Posted by /pd at September 13, 2006 8:36 AM
Based on Sean's feedback, I'll drop by my local JC Penney this weekend. I haven't been there in many a......hmmmmm.......not sure how long. Anyway, "amazingly cool" and cute associates is high praise and a magical formula. I want to see if Sean's experience is a chain-wide or a local phenomenon. I'm not optimistic but maybe that's a local phenomenon on MY end. All the rebranding in the world won't change a thing if the product doesn't change with it. It becomes a case of over promising and under delivering or simply perfuming the pig.
Posted by Ed Di Gangi at September 13, 2006 10:00 AM
Apple Computer is a lovemark. Imagine Gateway, of a few years back, hiring in an agency to make them a lovemark too, you know — "like Apple."
Nike is a lovemark via everything they sell (clothes, lifestyle, function, coolness, aspiration). Imagine TJMax hiring an agency to make them a lovemark too, you know "like Nike."
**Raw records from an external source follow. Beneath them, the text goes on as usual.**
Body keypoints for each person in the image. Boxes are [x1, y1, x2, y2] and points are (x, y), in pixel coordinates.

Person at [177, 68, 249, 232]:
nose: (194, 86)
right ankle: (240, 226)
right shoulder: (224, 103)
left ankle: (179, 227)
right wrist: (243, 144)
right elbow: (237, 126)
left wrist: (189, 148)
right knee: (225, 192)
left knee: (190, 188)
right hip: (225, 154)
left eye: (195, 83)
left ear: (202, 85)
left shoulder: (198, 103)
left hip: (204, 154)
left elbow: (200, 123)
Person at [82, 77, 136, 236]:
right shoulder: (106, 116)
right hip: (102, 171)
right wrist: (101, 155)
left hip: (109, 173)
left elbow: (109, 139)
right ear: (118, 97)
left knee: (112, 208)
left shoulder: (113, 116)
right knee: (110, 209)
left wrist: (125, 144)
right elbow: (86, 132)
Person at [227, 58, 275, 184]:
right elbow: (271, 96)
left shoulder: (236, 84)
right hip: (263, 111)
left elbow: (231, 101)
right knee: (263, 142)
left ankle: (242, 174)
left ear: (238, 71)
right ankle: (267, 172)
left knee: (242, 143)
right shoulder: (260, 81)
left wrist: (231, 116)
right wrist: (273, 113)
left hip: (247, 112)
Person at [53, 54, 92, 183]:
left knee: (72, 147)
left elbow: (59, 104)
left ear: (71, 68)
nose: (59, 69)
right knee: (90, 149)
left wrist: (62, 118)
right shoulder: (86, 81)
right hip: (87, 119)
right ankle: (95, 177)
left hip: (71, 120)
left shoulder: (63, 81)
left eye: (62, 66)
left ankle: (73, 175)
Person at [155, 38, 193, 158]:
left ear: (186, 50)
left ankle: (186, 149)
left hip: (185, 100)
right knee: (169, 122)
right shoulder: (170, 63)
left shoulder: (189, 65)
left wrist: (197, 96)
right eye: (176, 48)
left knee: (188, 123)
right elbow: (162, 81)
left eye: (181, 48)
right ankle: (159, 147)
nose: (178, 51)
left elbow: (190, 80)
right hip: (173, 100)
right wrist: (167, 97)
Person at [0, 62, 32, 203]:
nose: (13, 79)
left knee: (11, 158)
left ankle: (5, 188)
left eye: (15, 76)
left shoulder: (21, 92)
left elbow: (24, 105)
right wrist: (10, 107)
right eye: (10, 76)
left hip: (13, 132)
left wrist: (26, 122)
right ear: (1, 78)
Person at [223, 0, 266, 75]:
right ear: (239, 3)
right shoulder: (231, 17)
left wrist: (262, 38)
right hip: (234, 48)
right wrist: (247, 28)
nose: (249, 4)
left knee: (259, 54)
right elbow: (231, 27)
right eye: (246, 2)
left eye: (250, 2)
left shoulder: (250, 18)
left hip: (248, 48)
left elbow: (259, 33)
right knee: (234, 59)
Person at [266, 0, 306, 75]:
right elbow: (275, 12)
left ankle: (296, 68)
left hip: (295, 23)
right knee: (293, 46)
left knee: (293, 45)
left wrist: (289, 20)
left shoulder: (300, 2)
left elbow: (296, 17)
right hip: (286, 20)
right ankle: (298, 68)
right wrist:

Kevin certainly has his work cut out. But those transformations happen because someone within, at the very top, with vision and commitment and board approval and a talented team and cash reserves and time and luck and a sense about how to craft and connect a brand experience to their customers experience, commits full on. It doesn't happen by hiring in an idea company to jack in the latest communications trickery.
But then again, maybe if you throw enough money at a situation you can convince the customer that JCPenny has in fact become the next great lovemark. You know, "like Nordstroms".
Posted by Michael Longfellow at September 13, 2006 11:04 AM
This is a design issue all the away around, in my view. Certainly, all of the imagery surrounding Penney's has a dated feel. Their catalogs, instore signage and advertizing strategy all has a feeling of "yesterday's department store." So do the store designs and layouts. free trial viagra canada
But beyond all of that, it's the design of the items they carry that is poor. The clothing they carry is so... what's the word? Ugly. And boring. Target is selling at a lower price point than Penney's and yet the Target product buyers actually select items that have more modern design. The cuts are better, the fits are better, the colors are better.
Getting over the connotation the name "JC Penney" conjures will be less of an issue than implementing the product and experiential changes that would bring people back to the store.